The pact was ratified by the National Assembly and came into force on June 20, 1936. That same summer, tens of thousands of French workers enjoyed the first paid holidays of their lives, with an enthusiasm which was undoubtedly enhanced by an average salary rise of 15 per cent, which appears in the small print of the text. Leon Blum’s government made train tickets available at special prices (with a 40 per cent discount) and set up a network of hostels in beach and mountain areas.
That first summer, about 500,000 trips were paid for, and the following year, in August 1937, the figure doubled. This was the start of a new phenomenon, mass tourism: it became extraordinarily important for economic growth, but also as a form of cultural exchange.
The Matignon pact ended up being known as the law of paid holidays. Initially, these were two weeks, which were extended to three in 1956 and to four weeks in 1968. A fifth week was an electoral promise by socialist François Mitterrand, and it became reality in 1982, a year after he was elected president. When WW2 was over, the Matignon agreement became a benchmark when regulating rights for workers. Social democracy, which inspired labour relations in a good many European countries when economies took off again in the post-war period, had its foundations in that same pact.
The slavery of the countryside
Spain recognised the right to paid holidays in the ‘Fuero del Trabajo’ (1938) issued by Franco’s government before the end of the Civil War. It did not stipulate the length of time for holidays and the country, fractured and impoverished, was in no condition to start a debate about days of rest. Later legislative developments gradually marked the limits of holiday periods until the present Workers’ Statute came into force, establishing a minimum of 30 calendar days.
Summer holidays, as we know them today, are a result of the development of tourism in the 1960s, a time when industry and the services sector employed tens of thousands of Spanish workers who until then had only known the slavery of working in the countryside. Economic growth and the arrival of tourism in places such as Torremolinos and Benidorm –which injected vast sums of foreign currency into the public coffers - led Franco to emulate neighbouring countries and introduce paid holidays for Spanish workers.
Days of leisure which are recognised by law are one of the pillars of the framework of the welfare state which began in Europe in the last century, and is now under threat from neoliberal cutbacks. The legislation of countries such as the US, for example, does not include paid holidays.

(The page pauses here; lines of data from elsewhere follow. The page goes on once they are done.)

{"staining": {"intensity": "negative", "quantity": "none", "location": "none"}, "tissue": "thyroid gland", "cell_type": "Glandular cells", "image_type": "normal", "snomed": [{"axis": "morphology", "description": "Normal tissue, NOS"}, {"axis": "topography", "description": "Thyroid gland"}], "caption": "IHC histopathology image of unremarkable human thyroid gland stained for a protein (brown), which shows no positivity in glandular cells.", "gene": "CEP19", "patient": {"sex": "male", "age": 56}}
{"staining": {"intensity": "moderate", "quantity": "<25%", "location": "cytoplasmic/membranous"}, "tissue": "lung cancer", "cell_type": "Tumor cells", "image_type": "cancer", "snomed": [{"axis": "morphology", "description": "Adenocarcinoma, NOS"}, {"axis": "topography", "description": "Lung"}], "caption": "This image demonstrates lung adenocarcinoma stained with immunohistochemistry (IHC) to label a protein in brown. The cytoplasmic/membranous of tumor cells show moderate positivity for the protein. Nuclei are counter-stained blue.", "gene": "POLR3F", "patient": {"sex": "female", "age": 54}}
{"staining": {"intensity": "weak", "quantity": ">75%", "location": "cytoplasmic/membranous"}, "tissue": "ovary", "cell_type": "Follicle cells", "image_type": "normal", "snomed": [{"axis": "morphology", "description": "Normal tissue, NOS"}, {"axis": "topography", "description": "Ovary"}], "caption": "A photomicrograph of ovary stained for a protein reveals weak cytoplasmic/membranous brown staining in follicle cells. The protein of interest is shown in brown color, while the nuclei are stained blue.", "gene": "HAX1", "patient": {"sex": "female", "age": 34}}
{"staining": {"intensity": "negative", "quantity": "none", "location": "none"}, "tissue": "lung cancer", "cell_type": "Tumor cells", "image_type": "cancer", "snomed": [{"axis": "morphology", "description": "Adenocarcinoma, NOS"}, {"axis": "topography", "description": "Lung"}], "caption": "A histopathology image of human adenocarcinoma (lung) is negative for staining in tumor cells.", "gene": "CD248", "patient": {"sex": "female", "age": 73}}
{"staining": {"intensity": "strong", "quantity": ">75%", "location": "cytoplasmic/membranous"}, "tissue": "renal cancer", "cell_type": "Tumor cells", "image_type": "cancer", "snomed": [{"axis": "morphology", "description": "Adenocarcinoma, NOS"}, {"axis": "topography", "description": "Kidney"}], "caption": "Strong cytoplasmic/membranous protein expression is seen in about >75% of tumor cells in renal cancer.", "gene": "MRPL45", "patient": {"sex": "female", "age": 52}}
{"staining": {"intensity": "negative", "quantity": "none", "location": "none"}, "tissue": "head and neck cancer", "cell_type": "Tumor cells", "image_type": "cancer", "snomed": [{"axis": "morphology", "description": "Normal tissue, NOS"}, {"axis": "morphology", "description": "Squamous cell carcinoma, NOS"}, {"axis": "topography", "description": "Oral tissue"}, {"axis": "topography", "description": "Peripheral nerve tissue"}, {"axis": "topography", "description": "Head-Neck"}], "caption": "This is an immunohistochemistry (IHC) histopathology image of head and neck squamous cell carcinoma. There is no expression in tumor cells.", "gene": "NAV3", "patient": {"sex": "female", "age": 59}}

On the other side of the Atlantic these are seen as something to be negotiated between the company and the employee. This dynamic often results in new employees ending up with no time off: they are told that this will be discussed when they are consolidated within the company, in a few years’ time. Statistics show that four out of every ten American workers do not have paid holidays and those who do only have, on average, ten days a year. It also seems that nobody has much interest in improving things.